Trump has postured against similar evils, claiming that with his border wall and thousands of US and Mexican troops posted along the border, the deterrence created by making the trip even harder and more dangerous would result in less people attempting to do so. By putting extensive pressure on Mexico City, he also forced America’s southern neighbor to take a more aggressive anti-migrant policy on its own borders, especially its southern border with Guatemala, from which northbound caravans departed, often having already braved a journey across the borders from Honduras or El Salvador.

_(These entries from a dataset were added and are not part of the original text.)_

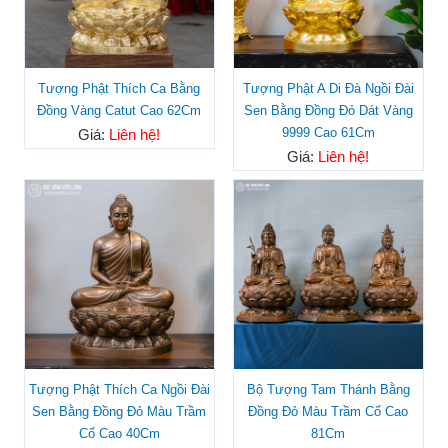
Tượng Phật Thích Ca Bằng
Tượng Phật A Di Đà Ngồi Đài
Đồng Vàng Catut Cao 62Cm
Sen Bằng Đồng Đỏ Dát Vàng
9999 Cao 61Cm
Giá:
Liên hệ!
Giá:
Liên hệ!
Tượng Phật Thích Ca Ngồi Đài
Bộ Tượng Tam Thánh Bằng
Sen Bằng Đồng Đỏ Màu Trầm
Đồng Đỏ Màu Trầm Cổ Cao
Cổ Cao 40Cm
81Cm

However, the border wall has not proven to be the impenetrable barrier that Trump said it would be, even along the areas where it has been constructed, and deaths have continued to rise. In 2021, at least 650 migrants died crossing the border - the most of any year for which the United Nations International Organization for Migration has kept records - and US law enforcement officials arrested 1.73 million people trying to cross the border. According to CBP, it is on track to arrest 2 million this year.

The offensive was also part of Trump’s nativist domestic politics, blaming immigrants for crime and drugs and casting them as a threat to the honest, God-fearing native-born Americans. It invigorated far-right militia groups, who rushed to “defend” the southern border, and has since converged with the Qanon conspiracy theory by casting Democrats as enabling the trafficking of children crossing the border - a key part of the Qanon ideology in which Trump is the key protagonist.

The Biden administration has looked more to use the carrot than the stick in addressing the problem, but despite Republicans’ pleadings, the focus remains the same: making it so difficult for migrants to travel that they won’t attempt to leave their countries. The three Central American states from which they most often come have all seen extensive US intervention in the 20th and 21st centuries, ensuring that popular left-wing governments that could challenge the power of American companies would never stand for long.

The governments that have been allowed to stand by Washington are pro-American and pro-neoliberalism, creating widespread poverty and violence and leading to the persecution of the country’s most vulnerable groups, including women, LGBTQ people, and indigenous people, all of whom form the bulk of the migrant caravans.